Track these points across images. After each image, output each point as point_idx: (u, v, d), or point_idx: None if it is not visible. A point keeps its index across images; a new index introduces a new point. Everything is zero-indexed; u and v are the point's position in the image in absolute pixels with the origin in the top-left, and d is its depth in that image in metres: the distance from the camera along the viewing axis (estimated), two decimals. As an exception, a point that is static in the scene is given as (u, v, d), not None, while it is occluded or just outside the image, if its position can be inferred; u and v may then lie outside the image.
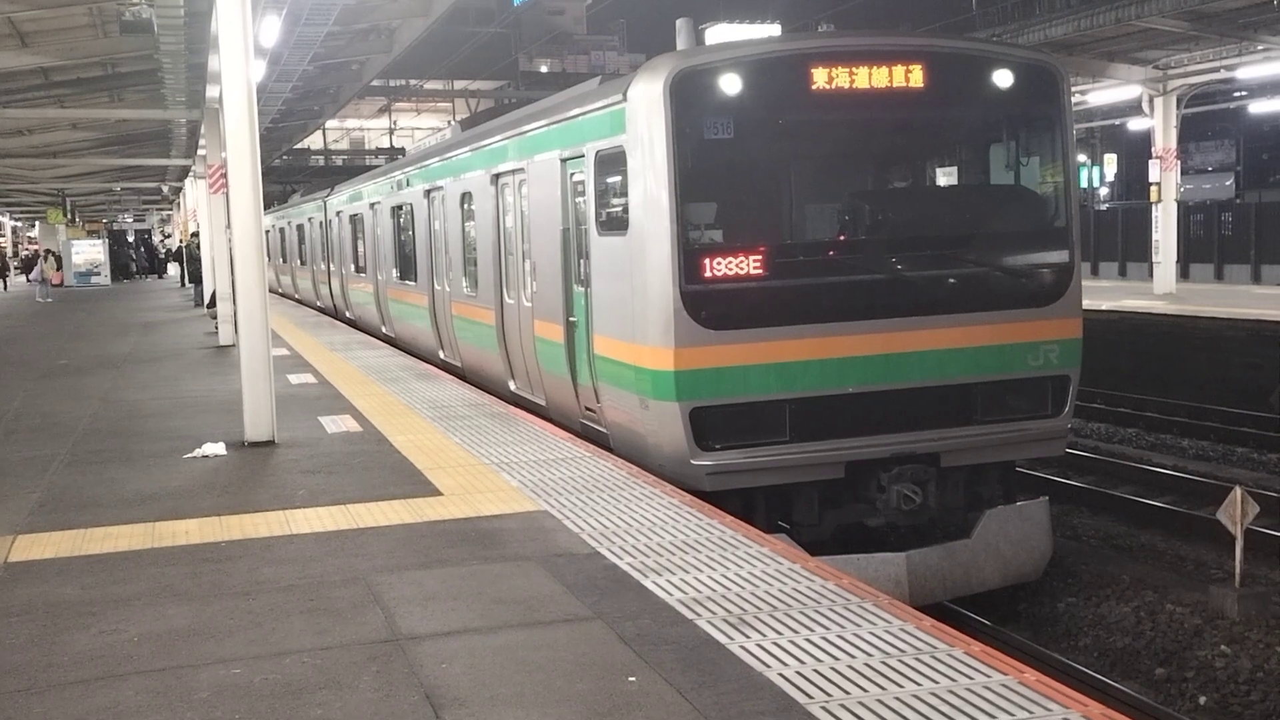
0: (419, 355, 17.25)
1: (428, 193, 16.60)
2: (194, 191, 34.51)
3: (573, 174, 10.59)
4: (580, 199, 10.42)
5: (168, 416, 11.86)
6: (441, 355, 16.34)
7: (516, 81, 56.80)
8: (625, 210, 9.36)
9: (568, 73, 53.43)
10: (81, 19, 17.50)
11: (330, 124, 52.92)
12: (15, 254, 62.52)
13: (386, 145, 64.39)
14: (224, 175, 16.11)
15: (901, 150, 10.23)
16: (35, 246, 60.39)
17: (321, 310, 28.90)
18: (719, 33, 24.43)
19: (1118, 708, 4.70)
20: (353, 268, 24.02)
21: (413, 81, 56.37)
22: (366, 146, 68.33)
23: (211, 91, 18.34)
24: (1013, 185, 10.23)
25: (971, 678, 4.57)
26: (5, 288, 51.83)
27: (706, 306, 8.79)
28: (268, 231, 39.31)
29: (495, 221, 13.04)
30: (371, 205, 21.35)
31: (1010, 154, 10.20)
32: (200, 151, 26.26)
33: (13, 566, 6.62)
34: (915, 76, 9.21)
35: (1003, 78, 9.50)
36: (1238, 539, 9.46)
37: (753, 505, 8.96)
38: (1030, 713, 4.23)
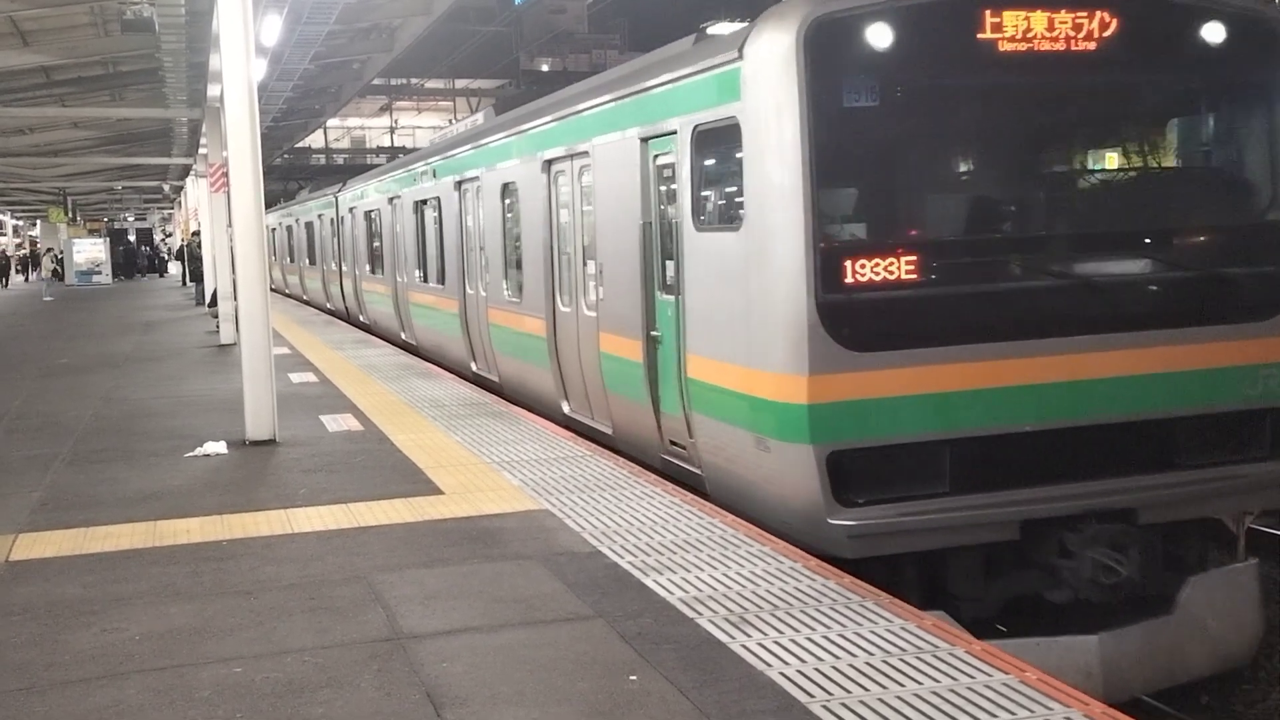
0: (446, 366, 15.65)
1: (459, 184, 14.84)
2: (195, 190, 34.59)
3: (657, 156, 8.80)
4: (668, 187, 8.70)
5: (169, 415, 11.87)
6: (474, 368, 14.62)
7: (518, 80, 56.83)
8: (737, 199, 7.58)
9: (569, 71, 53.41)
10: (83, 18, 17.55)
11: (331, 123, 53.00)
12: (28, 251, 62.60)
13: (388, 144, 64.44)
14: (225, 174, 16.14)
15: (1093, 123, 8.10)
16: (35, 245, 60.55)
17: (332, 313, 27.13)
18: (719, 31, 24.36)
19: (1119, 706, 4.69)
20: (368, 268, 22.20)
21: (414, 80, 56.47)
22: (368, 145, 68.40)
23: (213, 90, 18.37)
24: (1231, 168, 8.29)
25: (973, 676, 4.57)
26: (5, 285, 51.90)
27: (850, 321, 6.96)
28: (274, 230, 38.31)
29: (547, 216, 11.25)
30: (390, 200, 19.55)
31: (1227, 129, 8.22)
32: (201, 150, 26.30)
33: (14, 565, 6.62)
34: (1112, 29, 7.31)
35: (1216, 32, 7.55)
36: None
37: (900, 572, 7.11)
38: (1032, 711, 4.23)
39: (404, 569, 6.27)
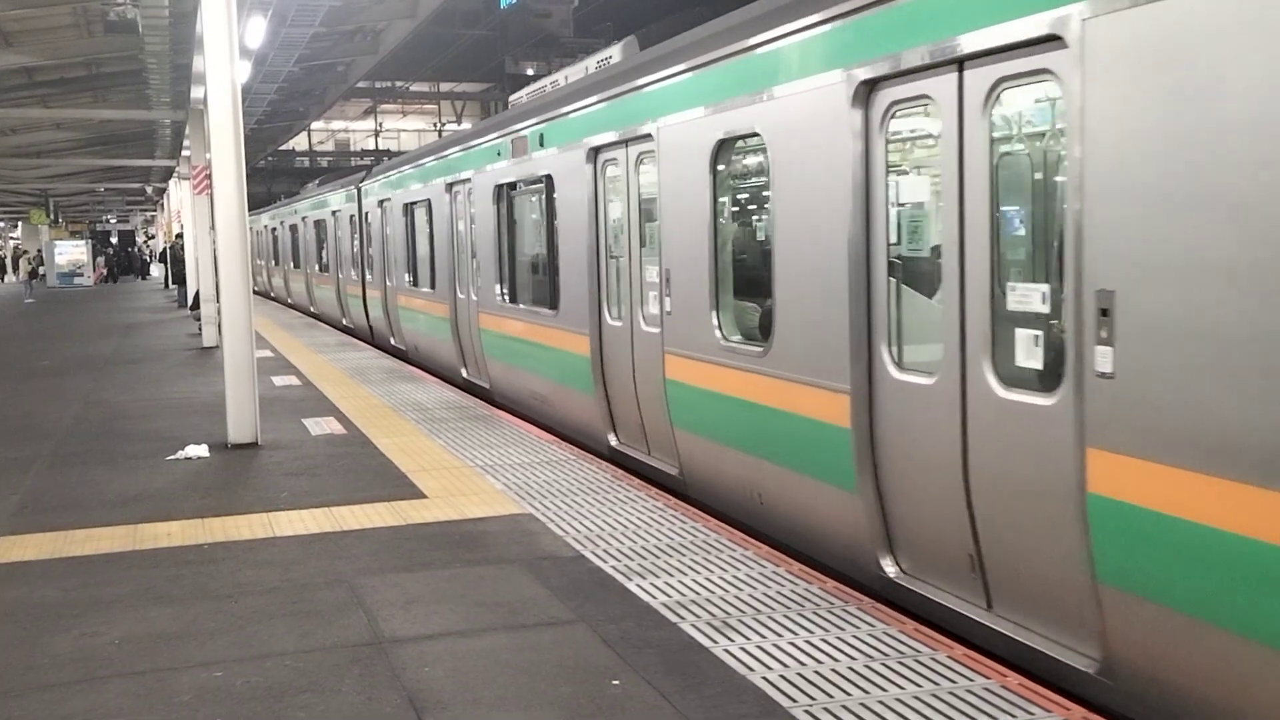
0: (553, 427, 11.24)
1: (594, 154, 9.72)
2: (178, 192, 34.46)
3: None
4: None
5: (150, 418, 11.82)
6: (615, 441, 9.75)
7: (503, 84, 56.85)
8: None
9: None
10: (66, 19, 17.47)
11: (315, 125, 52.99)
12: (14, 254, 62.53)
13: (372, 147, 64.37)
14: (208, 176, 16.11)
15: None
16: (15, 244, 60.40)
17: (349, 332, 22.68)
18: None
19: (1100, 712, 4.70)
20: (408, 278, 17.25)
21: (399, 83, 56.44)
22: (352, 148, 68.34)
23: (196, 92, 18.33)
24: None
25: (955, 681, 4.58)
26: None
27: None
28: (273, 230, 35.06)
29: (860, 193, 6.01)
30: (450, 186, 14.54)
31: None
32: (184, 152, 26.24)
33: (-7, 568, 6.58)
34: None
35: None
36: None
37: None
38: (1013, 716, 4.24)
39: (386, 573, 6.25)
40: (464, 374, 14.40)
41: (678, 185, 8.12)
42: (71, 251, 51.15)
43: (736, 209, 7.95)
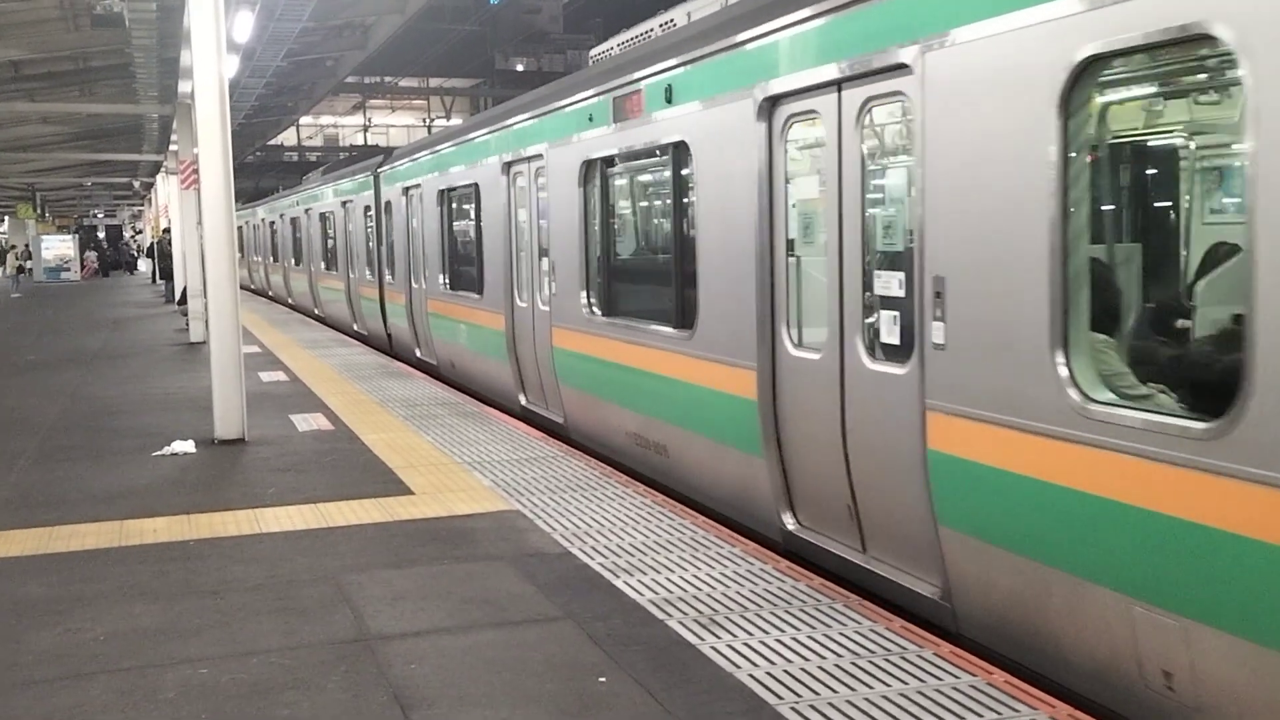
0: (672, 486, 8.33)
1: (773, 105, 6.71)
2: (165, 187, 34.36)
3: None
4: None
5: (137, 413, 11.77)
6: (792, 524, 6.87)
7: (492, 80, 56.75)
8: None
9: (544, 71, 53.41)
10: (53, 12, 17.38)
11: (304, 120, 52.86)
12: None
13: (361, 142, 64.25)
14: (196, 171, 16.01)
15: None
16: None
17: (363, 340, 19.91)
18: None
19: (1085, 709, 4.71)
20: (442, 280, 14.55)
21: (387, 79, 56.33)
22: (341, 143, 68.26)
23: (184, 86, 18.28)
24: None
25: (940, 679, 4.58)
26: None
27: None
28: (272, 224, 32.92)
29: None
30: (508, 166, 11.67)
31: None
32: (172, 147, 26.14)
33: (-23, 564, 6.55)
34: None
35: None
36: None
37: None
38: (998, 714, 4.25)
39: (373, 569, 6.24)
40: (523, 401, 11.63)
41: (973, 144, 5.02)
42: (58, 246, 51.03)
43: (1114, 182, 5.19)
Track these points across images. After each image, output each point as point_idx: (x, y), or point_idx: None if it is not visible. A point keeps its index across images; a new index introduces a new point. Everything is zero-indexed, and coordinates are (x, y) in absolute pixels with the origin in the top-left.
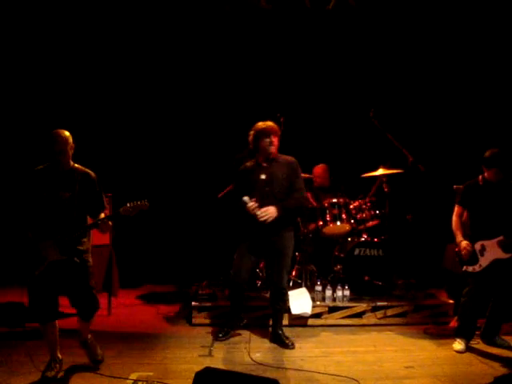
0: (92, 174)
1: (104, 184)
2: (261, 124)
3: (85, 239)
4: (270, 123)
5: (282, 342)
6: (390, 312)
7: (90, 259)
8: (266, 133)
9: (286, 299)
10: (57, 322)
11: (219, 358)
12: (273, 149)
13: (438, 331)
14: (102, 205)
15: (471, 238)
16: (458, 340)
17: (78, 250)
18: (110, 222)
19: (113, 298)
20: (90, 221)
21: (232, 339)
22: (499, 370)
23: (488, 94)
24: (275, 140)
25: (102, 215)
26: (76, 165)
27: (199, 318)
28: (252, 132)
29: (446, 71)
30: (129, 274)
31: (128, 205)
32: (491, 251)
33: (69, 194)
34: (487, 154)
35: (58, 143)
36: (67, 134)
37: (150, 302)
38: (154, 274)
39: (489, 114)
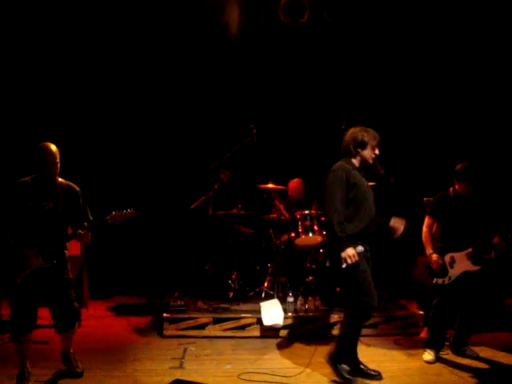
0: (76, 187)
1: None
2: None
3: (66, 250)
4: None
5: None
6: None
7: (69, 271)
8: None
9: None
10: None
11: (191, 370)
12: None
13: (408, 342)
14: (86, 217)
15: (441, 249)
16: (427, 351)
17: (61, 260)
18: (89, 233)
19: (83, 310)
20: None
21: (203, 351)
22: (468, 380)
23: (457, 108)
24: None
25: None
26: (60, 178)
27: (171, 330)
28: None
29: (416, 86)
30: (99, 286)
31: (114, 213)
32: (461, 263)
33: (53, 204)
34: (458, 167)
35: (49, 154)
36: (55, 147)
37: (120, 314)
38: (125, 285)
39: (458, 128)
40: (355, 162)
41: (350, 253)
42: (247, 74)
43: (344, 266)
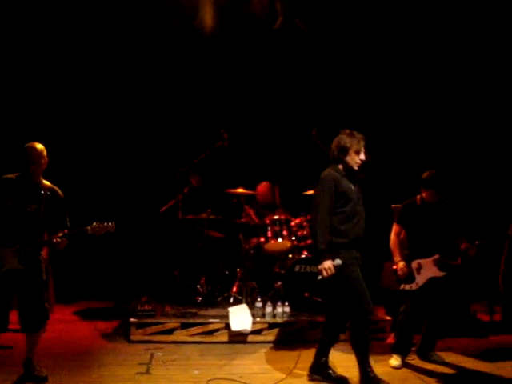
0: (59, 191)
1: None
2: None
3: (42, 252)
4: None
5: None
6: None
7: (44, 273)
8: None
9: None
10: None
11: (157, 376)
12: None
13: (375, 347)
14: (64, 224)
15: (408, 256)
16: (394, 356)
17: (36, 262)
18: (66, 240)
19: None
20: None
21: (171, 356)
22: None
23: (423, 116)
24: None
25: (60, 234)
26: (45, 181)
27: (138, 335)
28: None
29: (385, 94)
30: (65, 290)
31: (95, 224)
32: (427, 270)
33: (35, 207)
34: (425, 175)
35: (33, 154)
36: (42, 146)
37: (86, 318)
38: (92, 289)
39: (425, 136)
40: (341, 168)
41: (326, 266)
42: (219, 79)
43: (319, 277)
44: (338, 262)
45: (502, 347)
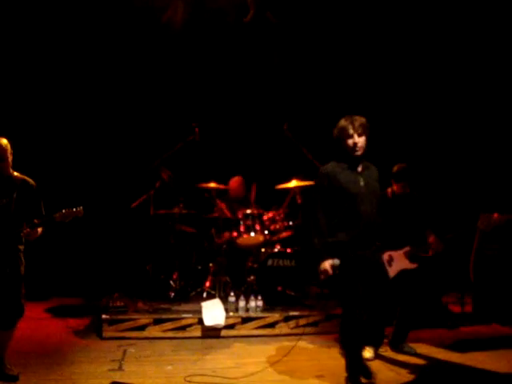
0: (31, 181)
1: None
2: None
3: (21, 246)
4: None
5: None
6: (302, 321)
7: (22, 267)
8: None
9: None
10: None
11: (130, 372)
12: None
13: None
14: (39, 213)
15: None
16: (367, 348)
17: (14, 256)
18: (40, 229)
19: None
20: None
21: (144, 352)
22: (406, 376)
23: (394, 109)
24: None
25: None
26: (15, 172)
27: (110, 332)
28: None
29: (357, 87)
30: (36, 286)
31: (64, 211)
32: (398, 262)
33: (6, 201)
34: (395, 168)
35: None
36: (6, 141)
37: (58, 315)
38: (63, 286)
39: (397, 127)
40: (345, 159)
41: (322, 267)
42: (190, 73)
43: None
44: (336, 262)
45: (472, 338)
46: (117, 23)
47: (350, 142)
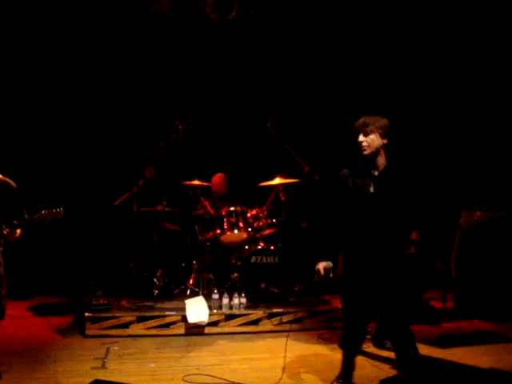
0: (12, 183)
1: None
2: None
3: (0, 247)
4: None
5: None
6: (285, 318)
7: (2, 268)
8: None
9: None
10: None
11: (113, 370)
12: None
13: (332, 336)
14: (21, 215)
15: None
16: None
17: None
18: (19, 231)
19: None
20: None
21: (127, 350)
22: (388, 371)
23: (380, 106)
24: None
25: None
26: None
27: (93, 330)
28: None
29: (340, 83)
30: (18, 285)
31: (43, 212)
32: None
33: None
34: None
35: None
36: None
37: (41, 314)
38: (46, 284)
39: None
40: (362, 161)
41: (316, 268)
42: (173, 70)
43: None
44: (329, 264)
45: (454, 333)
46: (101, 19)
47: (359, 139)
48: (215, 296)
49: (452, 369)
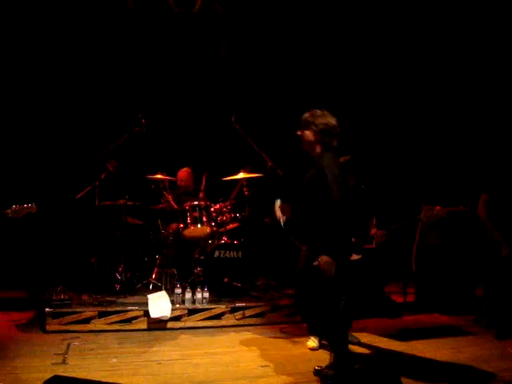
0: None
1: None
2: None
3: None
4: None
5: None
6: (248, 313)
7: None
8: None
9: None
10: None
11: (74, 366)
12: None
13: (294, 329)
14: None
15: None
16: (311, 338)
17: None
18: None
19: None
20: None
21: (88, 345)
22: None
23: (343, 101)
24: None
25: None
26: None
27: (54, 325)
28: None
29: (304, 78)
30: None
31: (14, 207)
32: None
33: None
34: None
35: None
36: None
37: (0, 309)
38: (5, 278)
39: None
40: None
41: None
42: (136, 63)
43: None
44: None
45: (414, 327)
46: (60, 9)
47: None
● ● ● ●
WHAT TO PRODUCE -> Give back, unchanged, the run of lines in the listing above that begins at the line containing "12: (15, 254, 62.52)" and ends at the line containing "37: (753, 505, 8.96)", both included.

ANSWER SPACE ->
12: (15, 254, 62.52)
13: (386, 145, 64.39)
14: (224, 175, 16.11)
15: (901, 150, 10.23)
16: (35, 246, 60.39)
17: (321, 310, 28.90)
18: (719, 33, 24.43)
19: (1118, 708, 4.70)
20: (353, 268, 24.02)
21: (413, 81, 56.37)
22: (366, 146, 68.33)
23: (211, 91, 18.34)
24: (1013, 185, 10.23)
25: (971, 678, 4.57)
26: (5, 288, 51.83)
27: (706, 306, 8.79)
28: (268, 231, 39.31)
29: (495, 221, 13.04)
30: (371, 205, 21.35)
31: (1010, 154, 10.20)
32: (200, 151, 26.26)
33: (13, 566, 6.62)
34: (915, 76, 9.21)
35: (1003, 78, 9.50)
36: (1238, 539, 9.46)
37: (753, 505, 8.96)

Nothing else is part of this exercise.